NASCAR will reportedly test a new rear crash structure for its new-for-2022 Next Gen car later next week, opening the possibility that the car will be updated with a new safety structure at a crucial point of concern for drivers by next season.
The car's rear crash structure has been a particular focal point of concern after last weekend's race at Texas Motor Speedway, which saw many cars blow their right-rear tires while in clean air. That led to an unusual number of high-speed spins into the outside wall with the rear hitting first at awkward angles, including one crash that did not take the No. 48 team out of the race but did leave Alex Bowman with lingering concussion-like symptoms that forced him out of this weekend's race at Talladega. Kurt Busch, who suffered a concussion at Pocono in July and withdrew from the NASCAR postseason in August, will also miss the race as he continues to recover.
Bob Pockrass of Fox Sports reports that the structure, which consists of a new rear clip and rear bumper structure, has been in development in computer modeling since "earlier this year." That suggests an understanding from NASCAR that the rear crash structure was a major concern from drivers before the recent issues at Texas, but the series has at least responded proactively and begun development quickly on a solution. As drivers have been concerned about the car's safety since at least early crash testing last Summer, the development unusually signals both an understanding of those concerns from NASCAR that was never communicated and a much-needed decision to actually improve on the problem already in place.
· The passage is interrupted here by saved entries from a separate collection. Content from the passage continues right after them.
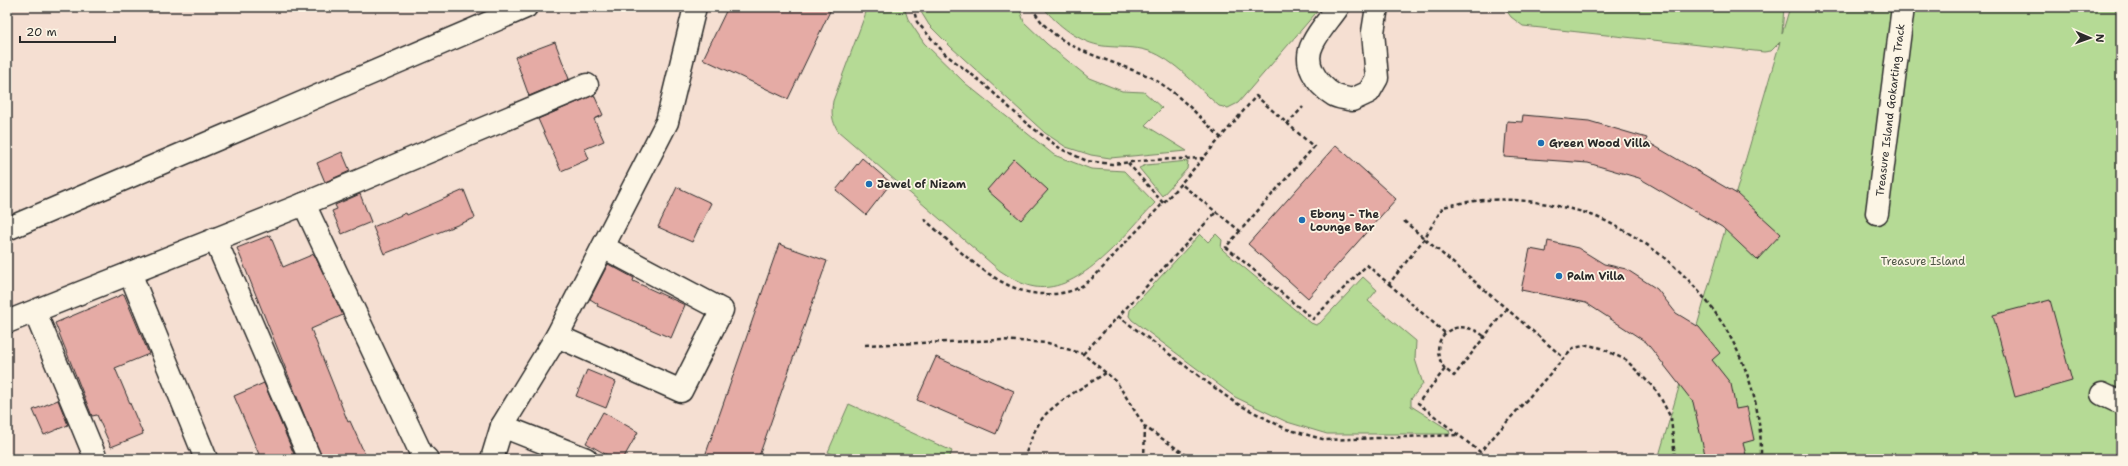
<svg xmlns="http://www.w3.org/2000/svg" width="2128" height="466" viewBox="0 0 2128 466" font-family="'Shantell Sans',sans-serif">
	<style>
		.green { fill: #b5da95; stroke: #708260 }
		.building { fill: #e5aba5; stroke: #2b2b2b }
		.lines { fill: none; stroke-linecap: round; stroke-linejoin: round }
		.minor-casing { stroke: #2b2b2b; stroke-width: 25 }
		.path { stroke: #2b2b2b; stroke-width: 2.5; stroke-dasharray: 4 3; stroke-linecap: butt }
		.minor { stroke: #fcf5e5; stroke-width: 22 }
		.poi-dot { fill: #1f6fb2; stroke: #fcf5e5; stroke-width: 1.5 }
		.labels { text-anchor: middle; stroke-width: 3.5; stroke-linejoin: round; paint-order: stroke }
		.street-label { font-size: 11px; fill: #2b2b2b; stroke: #fcf5e5 }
		.poi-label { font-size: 11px; font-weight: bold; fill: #2b2b2b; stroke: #fcf5e5; text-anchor: start }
		.park-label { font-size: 11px; fill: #4e5746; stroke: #fcf5e5 }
	</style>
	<rect width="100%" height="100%" fill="#f5dfd2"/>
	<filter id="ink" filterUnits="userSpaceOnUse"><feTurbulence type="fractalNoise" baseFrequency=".025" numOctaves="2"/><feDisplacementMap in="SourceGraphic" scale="8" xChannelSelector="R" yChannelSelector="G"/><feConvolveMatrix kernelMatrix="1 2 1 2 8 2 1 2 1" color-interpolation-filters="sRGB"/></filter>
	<g filter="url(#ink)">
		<g class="green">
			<path d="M868 7H904L908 19 924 43 965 83 1054 155 1091 169 1124 171 1155 203C1126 233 1081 294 1035 287 1021 285 1010 277 999 270L838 131C832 121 831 113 833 101Z"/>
			<polygon points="918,7 1019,7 1024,22 1047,44 1089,78 1122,91 1144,92 1162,108 1145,125 1187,151 1110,158 1091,155 1066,147 1045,133 951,47 929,25"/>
			<path d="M1043 7H1321L1238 103 1228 108 1219 106C1199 89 1174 59 1149 51 1134 46 1119 48 1103 46 1080 43 1057 25 1043 7Z"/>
			<polygon points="1504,7 1784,7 1782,34 1790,7 2121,7 2121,459 1658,459 1780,42 1771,51 1764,52 1523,26 1511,17"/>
			<polygon points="1188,161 1187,169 1162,196 1139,168 1146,165"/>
			<polygon points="1200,234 1208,242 1216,234 1222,240 1221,248 1224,251 1311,323 1316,325 1320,323 1363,277 1377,290 1368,301 1416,341 1415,359 1423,384 1411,399 1411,406 1449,430 1450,434 1327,434 1287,422 1235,397 1132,320 1129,316 1130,310"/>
			<polygon points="849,404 952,451 949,459 844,459 828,452"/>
		</g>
		<g class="building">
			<polygon points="728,7 832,7 788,99 703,59"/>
			<polygon points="555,42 569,79 529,96 515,57"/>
			<polygon points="594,95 603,115 594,119 604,141 585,149 589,159 561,171 538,119"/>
			<polygon points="1523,115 1589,121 1647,138 1646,141 1737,194 1781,234 1757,260 1722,227 1639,178 1588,163 1504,157 1507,121 1522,122"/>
			<polygon points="1336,145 1396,199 1308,298 1248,244"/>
			<polygon points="342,152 350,171 325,182 317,163"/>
			<polygon points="862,158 891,183 866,215 836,190"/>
			<polygon points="1014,159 1048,190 1021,220 987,190"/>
			<polygon points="677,187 711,203 692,242 658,227"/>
			<polygon points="464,190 475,218 384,254 373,227 406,213 407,215"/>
			<polygon points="360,194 371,222 342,234 332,211 337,209 335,205"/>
			<polygon points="270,235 283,267 314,254 343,315 311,329 348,422 350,421 367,459 322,459 237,248"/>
			<polygon points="1548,241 1578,248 1604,264 1626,269 1657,289 1676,313 1699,327 1720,353 1712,360 1731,384 1736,409 1747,407 1754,440 1743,443 1747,459 1706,459 1693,402 1646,342 1586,303 1521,290 1530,249 1546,252"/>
			<polygon points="779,244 827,261 758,459 704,459"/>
			<polygon points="608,264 634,278 633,281 685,305 671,338 597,306 598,304 590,299"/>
			<polygon points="124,294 149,354 115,368 143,434 111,447 97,415 92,416 55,323"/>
			<polygon points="2050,300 2072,381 2015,397 1993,315"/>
			<polygon points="936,357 1014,391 996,434 917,400"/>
			<polygon points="587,370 616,382 606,408 576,396"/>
			<polygon points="264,383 296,459 261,459 234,396"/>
			<polygon points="58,400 68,425 44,435 33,410"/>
			<polygon points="603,412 638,432 623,459 614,459 586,443"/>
		</g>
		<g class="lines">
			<defs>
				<g id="minor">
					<path d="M1338 7C1330 19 1319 30 1313 43 1302 63 1316 84 1334 95 1339 98 1347 98 1352 100L1369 92 1377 78 1373 32 1377 7"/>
					<polyline points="304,204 421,453 427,459"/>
					<polyline points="1877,213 1903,7"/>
					<polyline points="7,229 526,7"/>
					<polyline points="215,239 310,459"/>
					<polyline points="130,273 206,459"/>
					<polyline points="35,312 96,459"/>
					<polyline points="7,322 304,204 587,85"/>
					<polyline points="557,336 681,391 722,310 603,247"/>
					<polyline points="2102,394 2121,403"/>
					<polyline points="502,426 586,459"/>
					<polyline points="492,459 502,426 557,336 667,122 695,7"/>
				</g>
			</defs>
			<use href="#minor" class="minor-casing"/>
			<g class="path">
				<polyline points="913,7 917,22 945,54 984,84 1026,123 1061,149 1087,161 1112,164 1152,160 1203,158"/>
				<path d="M1032 7C1050 44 1094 55 1130 69 1137 72 1145 74 1152 78 1179 94 1199 116 1221 138"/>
				<polyline points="1287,124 1303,107"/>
				<polyline points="1128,163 1164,204"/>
				<path d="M924 219C955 246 998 293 1042 294 1053 295 1070 293 1080 287 1094 280 1112 257 1123 245 1170 198 1213 147 1256 96L1314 147 1240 231 1181 184"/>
				<polyline points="1404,221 1564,358"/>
				<path d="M1240 231 1226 247 1313 319 1367 265 1389 284 1424 239 1443 207C1457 204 1473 200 1488 200 1517 198 1547 203 1575 210 1596 215 1617 226 1635 237 1711 284 1763 368 1761 459"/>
				<polyline points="1389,284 1445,333"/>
				<polyline points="1507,308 1454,376 1445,369 1418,403 1480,452 1564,358 1574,348 1588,345 1601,348 1626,360 1657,391 1671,418 1675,459"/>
				<polyline points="1118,316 1234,402 1286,429 1326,440 1457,435"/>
				<polyline points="865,345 1002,340 1048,343 1083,354 1116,381 1145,427 1192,459"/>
				<polyline points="1083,354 1216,212"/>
				<path d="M1445 369C1424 340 1455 312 1485 337"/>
				<path d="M1024 459C1029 444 1035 426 1046 414 1063 398 1086 385 1106 373"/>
				<polyline points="1144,459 1145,427"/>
			</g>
			<use href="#minor" class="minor"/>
		</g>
	</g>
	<g class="poi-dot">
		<circle cx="1541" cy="143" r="4"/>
		<circle cx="869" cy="184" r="4"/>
		<circle cx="1302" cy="220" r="4"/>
		<circle cx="1559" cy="276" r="4"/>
	</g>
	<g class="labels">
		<g class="street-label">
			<text transform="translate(1890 110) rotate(-83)" y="4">Treasure Island Gokarting Track</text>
		</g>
		<g class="poi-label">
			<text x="1549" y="147">Green Wood Villa</text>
			<text x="877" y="188">Jewel of Nizam</text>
			<text x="1310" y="218">Ebony - The<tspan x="1310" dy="13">Lounge Bar</tspan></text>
			<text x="1567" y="280">Palm Villa</text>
		</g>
		<g class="park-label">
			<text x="1923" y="265">Treasure Island</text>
		</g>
	</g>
	<rect width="2128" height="466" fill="none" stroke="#fcf5e5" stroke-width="24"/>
	<rect x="12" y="12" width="2104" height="442" fill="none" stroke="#2b2b2b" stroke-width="1.5" filter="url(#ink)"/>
	<g transform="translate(2090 38) rotate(92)" stroke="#fcf5e5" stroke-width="3" paint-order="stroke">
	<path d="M0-3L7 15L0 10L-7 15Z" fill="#2b2b2b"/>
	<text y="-6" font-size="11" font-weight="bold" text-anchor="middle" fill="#2b2b2b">N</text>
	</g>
	<path d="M20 36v6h95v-6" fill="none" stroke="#2b2b2b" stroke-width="2"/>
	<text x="26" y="36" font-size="12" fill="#2b2b2b" stroke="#fcf5e5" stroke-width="3" paint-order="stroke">20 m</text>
</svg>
If the test goes well, NASCAR may have already solved the new car's biggest problem. However, the way the development of the new part was handled amid vocal, public concerns from competitors signals a continuing issue of communication between the series and its competitors. Whether or not it can solve the rear crash structure problem, the series also needs to figure out how to work more closely with competitors to identify problems and work toward solutions more directly in the future.